The previously unknown bacteria seem to have built up a resistance to the natural antibiotics present in this isolated environment over a period of possibly millions of years. The pristine Lechuguilla Cave, located in the Carlsbad Caverns National Park, has had restricted access, limited to scientific researchers since its discovery in 1986. It is 1,604 feet (489 m) deep and surrounded by impermeable rock, meaning it can take up to 10,000 years for water to reach its deepest depths. In this environment, free from the influence of human derived antibiotics, the bacteria have developed defenses that have surprised researchers.

"Our study shows that antibiotic resistance is hard-wired into bacteria. It could be billions of years old, but we have only been trying to understand it for the last 70 years," says Gerry Wright, scientific director of the Michael G. DeGroote Institute for Infectious Disease Research. "This has important clinical implications. It suggests that there are far more antibiotics in the environment that could be found and used to treat currently untreatable infections."

Resistance to antibiotics is a growing worldwide concern, with much of the resistance attributed to the over-use of antibiotics in humans and animals, and heavy use in agriculture. Antibacterial-resistant strains, or "superbugs," now contribute to a number of diseases that were traditionally well-controlled. The implications of this discovery could mean that a new breed of antibiotics could emerge to fight off an increasing number of infections.

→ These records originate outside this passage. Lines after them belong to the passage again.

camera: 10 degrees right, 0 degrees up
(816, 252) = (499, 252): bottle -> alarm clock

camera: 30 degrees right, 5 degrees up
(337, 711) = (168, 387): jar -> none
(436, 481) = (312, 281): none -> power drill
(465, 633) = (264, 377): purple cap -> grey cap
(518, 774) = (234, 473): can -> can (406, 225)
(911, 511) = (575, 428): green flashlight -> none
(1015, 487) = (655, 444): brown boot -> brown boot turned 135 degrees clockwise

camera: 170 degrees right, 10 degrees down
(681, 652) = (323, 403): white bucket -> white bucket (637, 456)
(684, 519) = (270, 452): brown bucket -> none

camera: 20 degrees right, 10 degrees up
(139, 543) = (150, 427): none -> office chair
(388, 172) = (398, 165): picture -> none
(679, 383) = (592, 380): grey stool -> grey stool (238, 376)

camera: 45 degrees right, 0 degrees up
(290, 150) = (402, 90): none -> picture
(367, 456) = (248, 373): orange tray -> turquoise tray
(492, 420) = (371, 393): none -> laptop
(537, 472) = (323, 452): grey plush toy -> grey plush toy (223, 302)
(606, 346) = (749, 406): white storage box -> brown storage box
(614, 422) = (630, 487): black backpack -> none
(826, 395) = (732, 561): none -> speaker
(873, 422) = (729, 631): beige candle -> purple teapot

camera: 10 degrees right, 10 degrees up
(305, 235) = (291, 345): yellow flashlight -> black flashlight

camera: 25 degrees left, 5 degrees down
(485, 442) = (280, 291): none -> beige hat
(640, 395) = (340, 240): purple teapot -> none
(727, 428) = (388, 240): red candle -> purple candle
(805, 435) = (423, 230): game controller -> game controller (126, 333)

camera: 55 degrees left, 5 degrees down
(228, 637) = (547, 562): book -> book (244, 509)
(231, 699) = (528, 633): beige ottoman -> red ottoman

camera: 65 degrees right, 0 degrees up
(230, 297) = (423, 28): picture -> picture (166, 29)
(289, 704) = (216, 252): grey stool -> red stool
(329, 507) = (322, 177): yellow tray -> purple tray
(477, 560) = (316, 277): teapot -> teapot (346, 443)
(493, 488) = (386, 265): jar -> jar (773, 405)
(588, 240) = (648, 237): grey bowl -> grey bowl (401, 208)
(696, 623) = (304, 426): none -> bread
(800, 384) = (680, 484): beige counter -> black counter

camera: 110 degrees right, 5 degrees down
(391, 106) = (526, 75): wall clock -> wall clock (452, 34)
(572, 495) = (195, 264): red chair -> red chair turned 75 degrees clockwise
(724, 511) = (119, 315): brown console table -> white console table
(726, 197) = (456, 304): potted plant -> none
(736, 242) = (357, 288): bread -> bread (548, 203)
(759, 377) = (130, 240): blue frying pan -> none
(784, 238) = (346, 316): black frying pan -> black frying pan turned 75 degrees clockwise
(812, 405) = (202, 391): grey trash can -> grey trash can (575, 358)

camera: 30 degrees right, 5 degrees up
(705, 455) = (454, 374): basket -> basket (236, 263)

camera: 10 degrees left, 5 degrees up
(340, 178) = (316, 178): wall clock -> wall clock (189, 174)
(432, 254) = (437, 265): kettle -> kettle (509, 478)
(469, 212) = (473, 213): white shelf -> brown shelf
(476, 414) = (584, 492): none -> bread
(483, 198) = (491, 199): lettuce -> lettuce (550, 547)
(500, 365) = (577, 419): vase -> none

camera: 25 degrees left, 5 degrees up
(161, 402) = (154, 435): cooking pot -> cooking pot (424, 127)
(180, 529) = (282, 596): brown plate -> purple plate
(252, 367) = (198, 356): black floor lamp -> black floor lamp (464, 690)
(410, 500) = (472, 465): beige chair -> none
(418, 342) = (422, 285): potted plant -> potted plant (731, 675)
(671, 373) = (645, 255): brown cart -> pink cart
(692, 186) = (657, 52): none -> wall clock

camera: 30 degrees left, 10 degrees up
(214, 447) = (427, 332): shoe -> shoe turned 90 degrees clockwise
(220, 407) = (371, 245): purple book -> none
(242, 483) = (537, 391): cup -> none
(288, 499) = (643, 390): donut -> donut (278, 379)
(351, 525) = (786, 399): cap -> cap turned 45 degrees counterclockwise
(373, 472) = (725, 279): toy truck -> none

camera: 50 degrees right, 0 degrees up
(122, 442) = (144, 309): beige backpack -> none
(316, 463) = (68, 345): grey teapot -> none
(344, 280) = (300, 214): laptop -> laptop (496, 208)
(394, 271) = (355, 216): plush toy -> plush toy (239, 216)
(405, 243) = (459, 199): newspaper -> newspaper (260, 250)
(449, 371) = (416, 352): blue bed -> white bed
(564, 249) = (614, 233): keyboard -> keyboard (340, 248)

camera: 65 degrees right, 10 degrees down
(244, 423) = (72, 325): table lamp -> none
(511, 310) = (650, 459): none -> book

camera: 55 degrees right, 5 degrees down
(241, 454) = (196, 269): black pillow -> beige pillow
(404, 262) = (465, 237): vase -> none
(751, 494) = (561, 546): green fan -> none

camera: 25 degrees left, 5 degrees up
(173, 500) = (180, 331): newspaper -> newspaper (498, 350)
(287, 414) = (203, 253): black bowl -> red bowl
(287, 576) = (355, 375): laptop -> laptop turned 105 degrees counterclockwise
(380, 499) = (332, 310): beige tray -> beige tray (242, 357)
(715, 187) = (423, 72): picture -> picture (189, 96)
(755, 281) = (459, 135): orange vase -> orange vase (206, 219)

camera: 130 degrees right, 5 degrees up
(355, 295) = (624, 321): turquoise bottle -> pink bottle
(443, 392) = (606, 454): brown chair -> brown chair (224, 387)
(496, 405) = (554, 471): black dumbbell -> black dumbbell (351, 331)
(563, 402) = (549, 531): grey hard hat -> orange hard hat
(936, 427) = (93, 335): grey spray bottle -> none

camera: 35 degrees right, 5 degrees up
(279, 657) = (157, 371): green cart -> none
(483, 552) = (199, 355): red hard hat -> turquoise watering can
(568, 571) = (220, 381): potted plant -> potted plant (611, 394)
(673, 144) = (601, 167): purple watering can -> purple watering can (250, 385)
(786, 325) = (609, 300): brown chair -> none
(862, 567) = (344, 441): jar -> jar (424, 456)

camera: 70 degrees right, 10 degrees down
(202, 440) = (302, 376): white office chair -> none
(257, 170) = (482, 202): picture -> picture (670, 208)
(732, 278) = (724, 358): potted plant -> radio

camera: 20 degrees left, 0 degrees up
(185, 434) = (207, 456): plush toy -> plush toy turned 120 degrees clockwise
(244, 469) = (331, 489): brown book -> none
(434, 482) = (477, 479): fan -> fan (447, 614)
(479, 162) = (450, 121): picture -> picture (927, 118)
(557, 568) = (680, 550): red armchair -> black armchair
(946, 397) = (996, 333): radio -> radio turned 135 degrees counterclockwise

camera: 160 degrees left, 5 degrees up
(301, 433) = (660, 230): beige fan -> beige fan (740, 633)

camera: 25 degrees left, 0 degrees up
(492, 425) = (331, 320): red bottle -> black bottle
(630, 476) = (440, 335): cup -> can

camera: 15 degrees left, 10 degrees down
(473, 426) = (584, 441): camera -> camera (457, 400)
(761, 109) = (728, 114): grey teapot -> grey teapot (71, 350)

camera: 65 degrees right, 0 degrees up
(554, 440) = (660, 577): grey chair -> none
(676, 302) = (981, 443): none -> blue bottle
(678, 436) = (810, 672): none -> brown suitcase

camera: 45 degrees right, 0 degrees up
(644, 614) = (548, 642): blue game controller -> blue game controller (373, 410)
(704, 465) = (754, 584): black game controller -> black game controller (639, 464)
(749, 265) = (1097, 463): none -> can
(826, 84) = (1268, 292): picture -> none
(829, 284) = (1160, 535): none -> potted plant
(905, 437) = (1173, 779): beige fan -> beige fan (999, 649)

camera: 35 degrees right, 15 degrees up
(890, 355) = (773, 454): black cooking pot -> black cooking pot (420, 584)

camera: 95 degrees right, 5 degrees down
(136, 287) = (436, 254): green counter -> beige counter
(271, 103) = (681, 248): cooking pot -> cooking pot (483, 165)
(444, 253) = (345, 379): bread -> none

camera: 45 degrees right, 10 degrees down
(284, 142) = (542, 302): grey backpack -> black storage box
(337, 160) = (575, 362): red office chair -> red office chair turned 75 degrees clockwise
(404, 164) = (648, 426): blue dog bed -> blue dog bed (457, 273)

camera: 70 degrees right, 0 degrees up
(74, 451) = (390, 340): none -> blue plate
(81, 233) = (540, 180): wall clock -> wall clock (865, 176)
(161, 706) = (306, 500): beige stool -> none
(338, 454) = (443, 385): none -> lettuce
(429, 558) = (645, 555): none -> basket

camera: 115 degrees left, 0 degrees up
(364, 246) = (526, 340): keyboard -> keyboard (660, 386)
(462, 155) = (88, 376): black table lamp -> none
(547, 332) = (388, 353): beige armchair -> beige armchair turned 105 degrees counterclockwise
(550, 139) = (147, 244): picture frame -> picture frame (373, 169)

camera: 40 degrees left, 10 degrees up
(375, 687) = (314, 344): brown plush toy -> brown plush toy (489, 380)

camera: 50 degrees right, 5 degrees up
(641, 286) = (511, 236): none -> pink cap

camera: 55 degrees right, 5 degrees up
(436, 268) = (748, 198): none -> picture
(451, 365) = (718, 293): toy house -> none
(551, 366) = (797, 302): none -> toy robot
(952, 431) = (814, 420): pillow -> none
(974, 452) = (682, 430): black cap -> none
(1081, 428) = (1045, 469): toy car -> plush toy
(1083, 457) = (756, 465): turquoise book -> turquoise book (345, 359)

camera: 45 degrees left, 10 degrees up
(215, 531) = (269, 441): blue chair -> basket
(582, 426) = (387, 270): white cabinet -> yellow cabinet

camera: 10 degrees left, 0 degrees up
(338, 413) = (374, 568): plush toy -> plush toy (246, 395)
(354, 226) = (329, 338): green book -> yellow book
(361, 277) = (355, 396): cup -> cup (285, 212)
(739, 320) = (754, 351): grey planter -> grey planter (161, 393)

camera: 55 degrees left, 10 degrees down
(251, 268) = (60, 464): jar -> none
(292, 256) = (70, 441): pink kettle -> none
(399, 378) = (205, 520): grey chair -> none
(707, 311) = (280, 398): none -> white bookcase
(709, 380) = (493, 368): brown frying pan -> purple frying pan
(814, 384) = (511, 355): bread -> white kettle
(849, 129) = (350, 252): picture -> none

Source: McMaster University

People act like bacteria develop resistance to antibiotics. If .01% of a the population of the bacteria infecting a man is immune to the penicillin he took until he was feeling better because he reduced the bacteria's population back by 90% the penicillin immune bacteria is now .1% ignoring the fact that the penicillin immune bacteria will be reproducing at a greater rate than the non-immune population because of lingering penicillin in the body when the man starts feeling ill again he finishes the bottle and again knocks the bacteria population back by 90% the penicillin immune strain is now 1% of the population. the man now sneezes on a coworker who is no better at taking his pills than the first man. pretty soon most of the bacteria is immune to penicillin.
Leeyong Yang
So, this man takes antibiotics. He isolates himself for treatment. He takes the recommended amount over the recommended time to maximize it's effect. His body takes care of the rest. That's how it's suppose to work. By not doing this, you are helping bacteria develop resistance to antibiotics.
When they say the bacteria is developing a resistance to the antibiotics, there are two easy ways to understand this.
The theory of evolution is one way. This is pretty much what you are describing. The problem here is that extinction beats evolution and that's what the antibiotics are for. They are the shock troops and your immune system is the clean up crew.
The second way is that they ACTUALLY develop a resistance to antibiotics. Ever hear of "What doesn't kill you makes you stronger"? It's like a person going out and taking any kind poison. The right dosage or more will kill a person, but not enough might only make them sick. Now the person RECOVERS from that poison. Rinse and repeat. That person has developed a resistance to that kind of poison. So, if you don't actually kill all the bacteria that are affected by those antibiotics, they recover and develop resistance.
That's why if you do plan on taking antibiotics, make sure you follow through. By not taking those antibiotics, your body will eventually take care of the bacteria itself anyways, but it will take a longer time. You might even develop a resistance yourself and will be able to recover faster the next time.
re; Leeyong Yang
I was not suggesting evolution just changing the population numbers between 2 strains of bacteria.
The problem with your way is that it does not pass the resistance on to its offspring, and while taking small doses of certain poisons can increase your tolerance to the poison it make you weaker over all.